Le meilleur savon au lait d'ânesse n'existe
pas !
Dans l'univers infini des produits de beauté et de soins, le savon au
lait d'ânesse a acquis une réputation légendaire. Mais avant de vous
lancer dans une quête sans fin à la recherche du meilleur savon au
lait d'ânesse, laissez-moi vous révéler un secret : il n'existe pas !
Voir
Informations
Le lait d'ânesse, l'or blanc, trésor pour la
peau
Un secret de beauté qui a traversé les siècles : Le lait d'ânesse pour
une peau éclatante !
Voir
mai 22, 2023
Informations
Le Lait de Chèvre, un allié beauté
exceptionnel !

◆ YOUR INSTRUCTIONS ◆
Return every line of the data above verbatim, in the same order and with the same line breaks.

◆ REPLY TO THE EXERCISE ◆
Le meilleur savon au lait d'ânesse n'existe
pas !
Dans l'univers infini des produits de beauté et de soins, le savon au
lait d'ânesse a acquis une réputation légendaire. Mais avant de vous
lancer dans une quête sans fin à la recherche du meilleur savon au
lait d'ânesse, laissez-moi vous révéler un secret : il n'existe pas !
Voir
Informations
Le lait d'ânesse, l'or blanc, trésor pour la
peau
Un secret de beauté qui a traversé les siècles : Le lait d'ânesse pour
une peau éclatante !
Voir
mai 22, 2023
Informations
Le Lait de Chèvre, un allié beauté
exceptionnel !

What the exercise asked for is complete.